Un éco-organisme peut facturer un enlèvement exceptionnel, un faible volume ou une prestation hors périmètre. Dès lors, la convention devient onéreuse et entre dans le champ de la commande publique.
La DAE indique qu’une publicité et une mise en concurrence s’imposent lorsque les services payants dépassent 60 000 euros HT par an. Sous ce montant, l’article R. 2122-8 permet un achat sans publicité préalable, sous conditions.
Cependant, l’acheteur doit estimer le besoin annuel complet. Il ne peut pas fractionner les prestations pour rester sous le seuil. Il doit aussi choisir une offre pertinente et éviter le recours systématique au même opérateur.
Relire le marché de collecte déjà en cours
De nombreuses collectivités disposent déjà d’un marché de collecte. En pratique, une convention gratuite ne permet pas d’ignorer une exclusivité accordée au titulaire.
Pour les futurs contrats, la DAE recommande une clause autorisant le recours aux services gratuits d’un éco-organisme. Si le marché existe déjà, un avenant peut retirer les flux REP. Toutefois, le titulaire peut réclamer une indemnité s’il prouve un préjudice.
Par ailleurs, le Code de l’environnement impose une reprise sans frais pour certains produits. Le distributeur concerné peut déjà fournir le bien à la collectivité. L’acheteur doit donc vérifier le contrat avant de commander une prestation supplémentaire.
Comparer les éco-organismes et sécuriser la convention

Plusieurs éco-organismes peuvent couvrir une même filière. Lorsque leurs services restent gratuits, le Code n’impose pas une procédure de mise en concurrence. Néanmoins, l’acheteur doit conserver une méthode traçable.
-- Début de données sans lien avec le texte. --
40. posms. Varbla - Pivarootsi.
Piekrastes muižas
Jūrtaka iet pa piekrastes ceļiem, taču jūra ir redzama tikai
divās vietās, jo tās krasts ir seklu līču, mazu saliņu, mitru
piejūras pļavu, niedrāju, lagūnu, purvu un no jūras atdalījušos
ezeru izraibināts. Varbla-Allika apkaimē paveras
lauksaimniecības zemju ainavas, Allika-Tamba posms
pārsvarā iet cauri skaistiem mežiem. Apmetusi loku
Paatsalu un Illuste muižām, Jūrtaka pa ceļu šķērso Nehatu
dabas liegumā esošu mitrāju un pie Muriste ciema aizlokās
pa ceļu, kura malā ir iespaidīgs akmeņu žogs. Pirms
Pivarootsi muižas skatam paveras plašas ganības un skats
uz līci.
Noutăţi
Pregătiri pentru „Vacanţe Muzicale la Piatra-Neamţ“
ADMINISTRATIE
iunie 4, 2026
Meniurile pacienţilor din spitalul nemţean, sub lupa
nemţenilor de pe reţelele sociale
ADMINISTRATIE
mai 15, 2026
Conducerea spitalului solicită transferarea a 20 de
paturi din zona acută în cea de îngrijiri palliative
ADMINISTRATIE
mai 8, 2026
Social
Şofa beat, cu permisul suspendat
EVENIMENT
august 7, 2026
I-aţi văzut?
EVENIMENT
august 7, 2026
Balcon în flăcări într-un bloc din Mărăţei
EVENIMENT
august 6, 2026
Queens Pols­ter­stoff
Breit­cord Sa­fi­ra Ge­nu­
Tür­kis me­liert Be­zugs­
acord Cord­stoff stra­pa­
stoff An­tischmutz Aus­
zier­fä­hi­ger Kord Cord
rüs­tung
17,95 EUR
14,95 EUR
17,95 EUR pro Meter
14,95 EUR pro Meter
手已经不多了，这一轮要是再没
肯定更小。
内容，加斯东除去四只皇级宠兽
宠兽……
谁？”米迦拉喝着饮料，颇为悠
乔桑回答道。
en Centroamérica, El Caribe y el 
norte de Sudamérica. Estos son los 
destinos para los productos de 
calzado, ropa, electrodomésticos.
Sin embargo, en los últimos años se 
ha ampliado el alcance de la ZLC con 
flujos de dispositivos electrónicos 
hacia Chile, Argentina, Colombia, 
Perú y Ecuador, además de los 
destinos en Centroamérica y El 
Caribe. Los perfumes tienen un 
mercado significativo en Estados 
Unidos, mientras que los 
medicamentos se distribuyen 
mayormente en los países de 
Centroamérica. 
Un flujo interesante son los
Il peut comparer les seuils d’enlèvement, les délais, les contenants, la zone couverte, les objectifs de réemploi et la qualité des données. Ensuite, la convention peut préciser :
les déchets et les sites concernés ;
la gratuité et l’absence de contrepartie ;
les volumes, contenants et délais ;
les bordereaux et la destination des flux ;
les objectifs de réemploi ou de recyclage ;
les règles applicables aux options payantes ;
l’articulation avec les marchés existants.
La check-list à appliquer avant de décider
D’abord, l’acheteur doit dresser la liste de ses flux REP. Puis, il vérifie les agréments, les conditions de gratuité et les marchés en cours. Enfin, il formalise sa décision et conserve les éléments comparés.
BDMP explique déjà comment préparer des marchés plus durables sans fragiliser la consultation. De plus, son guide sur les petits achats publics rappelle les obligations qui subsistent sous les seuils.
Le sourcing reste aussi nécessaire. L’article consacré aux fournisseurs vérifiés avant une consultation aide à structurer cette recherche.
Enfin, le Bulletin des Communes montre comment l’achat durable agit sur les budgets locaux. Ici, la bonne décision consiste à distinguer le bien réemployable, le déchet sous REP et le service réellement payant.